Lifestyle changes. Do aerobic exercise for at least 20 minutes three or more times each week. Limit alcohol consumption to no more than three glasses of wine weekly. Don’t smoke. Maintain a healthful diet, and work with a dietitian to lose weight if necessary. Do not take menopausal hormone therapy — it increases risk.
Chemoprevention. The oral drugs tamoxifen and raloxifene block the effects of estrogen on breast tissue.
Encouraging: Among pre- and postmenopausal women at increased risk, tamoxifen reduces the likelihood of invasive breast cancer by 49%… raloxifene’s protective effects are similar for women past menopause. Typically the drug is taken once daily for five years.
Important: Work with your doctor to weigh the advantages against the disadvantages. Possible side effects include hot flashes, leg cramps, joint pain and increased risk for blood clots and/or uterine cancer.

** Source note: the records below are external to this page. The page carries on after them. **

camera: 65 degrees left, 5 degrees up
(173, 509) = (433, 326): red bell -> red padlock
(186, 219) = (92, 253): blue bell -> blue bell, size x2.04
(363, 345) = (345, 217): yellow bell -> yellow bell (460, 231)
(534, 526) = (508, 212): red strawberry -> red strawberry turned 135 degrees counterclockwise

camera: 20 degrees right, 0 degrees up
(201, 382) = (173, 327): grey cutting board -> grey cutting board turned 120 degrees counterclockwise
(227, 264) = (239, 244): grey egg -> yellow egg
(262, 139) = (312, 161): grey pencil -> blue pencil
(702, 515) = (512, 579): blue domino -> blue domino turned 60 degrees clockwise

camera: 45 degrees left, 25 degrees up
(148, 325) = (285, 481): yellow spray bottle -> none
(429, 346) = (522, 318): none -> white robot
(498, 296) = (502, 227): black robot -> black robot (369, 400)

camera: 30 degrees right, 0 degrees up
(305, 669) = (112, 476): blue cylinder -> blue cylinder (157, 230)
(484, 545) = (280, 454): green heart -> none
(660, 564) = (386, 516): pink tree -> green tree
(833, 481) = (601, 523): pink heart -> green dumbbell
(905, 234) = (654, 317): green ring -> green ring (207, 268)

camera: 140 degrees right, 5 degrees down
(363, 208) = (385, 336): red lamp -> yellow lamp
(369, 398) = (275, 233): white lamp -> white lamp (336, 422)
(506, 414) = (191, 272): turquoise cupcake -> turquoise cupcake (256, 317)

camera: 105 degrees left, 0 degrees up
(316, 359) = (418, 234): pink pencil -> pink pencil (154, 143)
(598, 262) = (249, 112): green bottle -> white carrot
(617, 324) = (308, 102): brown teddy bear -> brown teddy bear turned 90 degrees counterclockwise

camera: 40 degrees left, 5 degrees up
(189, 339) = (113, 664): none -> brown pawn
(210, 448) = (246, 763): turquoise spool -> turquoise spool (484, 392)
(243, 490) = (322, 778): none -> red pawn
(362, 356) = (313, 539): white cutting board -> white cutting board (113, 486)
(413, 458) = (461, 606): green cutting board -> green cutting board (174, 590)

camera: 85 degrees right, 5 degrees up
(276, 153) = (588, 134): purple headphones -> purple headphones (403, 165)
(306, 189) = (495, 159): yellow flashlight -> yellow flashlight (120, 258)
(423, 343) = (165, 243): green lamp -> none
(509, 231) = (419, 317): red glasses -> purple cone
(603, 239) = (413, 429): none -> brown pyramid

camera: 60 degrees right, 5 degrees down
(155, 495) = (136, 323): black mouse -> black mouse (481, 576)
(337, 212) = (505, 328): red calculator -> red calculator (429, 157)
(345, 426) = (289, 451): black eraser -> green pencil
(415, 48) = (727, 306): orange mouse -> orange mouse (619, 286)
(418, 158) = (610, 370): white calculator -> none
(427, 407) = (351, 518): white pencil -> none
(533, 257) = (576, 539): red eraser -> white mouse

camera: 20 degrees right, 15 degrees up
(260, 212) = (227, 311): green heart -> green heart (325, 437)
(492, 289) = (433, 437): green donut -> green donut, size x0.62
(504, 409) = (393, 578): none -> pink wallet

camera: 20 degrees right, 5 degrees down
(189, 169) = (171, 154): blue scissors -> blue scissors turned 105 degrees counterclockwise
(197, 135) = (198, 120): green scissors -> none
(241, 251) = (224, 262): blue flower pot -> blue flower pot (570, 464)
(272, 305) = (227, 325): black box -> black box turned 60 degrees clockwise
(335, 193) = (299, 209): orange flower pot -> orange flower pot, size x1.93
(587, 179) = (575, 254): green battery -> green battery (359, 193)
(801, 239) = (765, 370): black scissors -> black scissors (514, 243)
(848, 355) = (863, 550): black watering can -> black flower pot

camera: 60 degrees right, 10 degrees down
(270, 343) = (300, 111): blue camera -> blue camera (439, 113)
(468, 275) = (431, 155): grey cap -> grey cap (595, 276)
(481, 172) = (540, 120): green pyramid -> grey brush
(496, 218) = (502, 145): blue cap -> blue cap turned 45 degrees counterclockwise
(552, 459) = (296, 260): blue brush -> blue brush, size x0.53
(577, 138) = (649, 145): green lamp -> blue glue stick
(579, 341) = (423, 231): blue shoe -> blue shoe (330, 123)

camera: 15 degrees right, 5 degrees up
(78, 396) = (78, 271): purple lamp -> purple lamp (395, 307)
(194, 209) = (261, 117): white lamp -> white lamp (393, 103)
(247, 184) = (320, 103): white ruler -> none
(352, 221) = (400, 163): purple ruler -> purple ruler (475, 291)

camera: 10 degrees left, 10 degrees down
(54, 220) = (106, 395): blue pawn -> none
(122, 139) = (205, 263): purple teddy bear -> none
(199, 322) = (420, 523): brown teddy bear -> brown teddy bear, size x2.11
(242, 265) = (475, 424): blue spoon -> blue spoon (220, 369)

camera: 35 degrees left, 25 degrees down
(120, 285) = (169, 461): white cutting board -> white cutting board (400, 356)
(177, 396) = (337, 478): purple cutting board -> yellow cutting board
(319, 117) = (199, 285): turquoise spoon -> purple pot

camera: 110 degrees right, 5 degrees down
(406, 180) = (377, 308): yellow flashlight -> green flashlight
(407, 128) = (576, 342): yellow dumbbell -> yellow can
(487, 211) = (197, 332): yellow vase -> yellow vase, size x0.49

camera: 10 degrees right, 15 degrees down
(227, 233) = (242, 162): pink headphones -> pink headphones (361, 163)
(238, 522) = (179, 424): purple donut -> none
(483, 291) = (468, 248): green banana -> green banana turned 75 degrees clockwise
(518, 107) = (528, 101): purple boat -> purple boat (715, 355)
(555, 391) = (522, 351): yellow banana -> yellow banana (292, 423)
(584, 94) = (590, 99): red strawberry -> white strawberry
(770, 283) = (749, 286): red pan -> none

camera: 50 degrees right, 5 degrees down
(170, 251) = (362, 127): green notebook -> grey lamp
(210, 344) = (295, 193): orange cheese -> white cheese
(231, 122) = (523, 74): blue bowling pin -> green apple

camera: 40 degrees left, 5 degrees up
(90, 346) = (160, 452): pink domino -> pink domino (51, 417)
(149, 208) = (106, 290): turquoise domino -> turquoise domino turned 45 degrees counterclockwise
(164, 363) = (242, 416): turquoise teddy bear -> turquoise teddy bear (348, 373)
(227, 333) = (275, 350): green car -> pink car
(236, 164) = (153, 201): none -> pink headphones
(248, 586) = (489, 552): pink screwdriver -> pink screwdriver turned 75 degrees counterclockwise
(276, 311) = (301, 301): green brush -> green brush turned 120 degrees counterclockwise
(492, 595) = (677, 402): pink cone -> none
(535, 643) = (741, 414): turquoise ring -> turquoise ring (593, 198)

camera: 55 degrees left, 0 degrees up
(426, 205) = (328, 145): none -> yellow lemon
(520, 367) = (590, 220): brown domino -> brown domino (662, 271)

Prophylactic bilateral (double) mastectomy. This surgical procedure removes as much breast tissue as possible. It reduces a woman’s risk by more than 95% (though not 100%, since some breast tissue cells may remain). Mastectomy can be combined with breast reconstruction.
Prophylactic bilateral salpingo-oophorectomy. Surgical removal of ovaries and Fallopian tubes lowers breast cancer risk in premenopausal women by about 50% because it greatly reduces hormone production. It also reduces ovarian cancer risk by 93%. (There is still a small risk for an ovarian cancer variant that arises in the abdominal lining.) This option should be discussed with a doctor who understands the risks and knows your family-planning goals.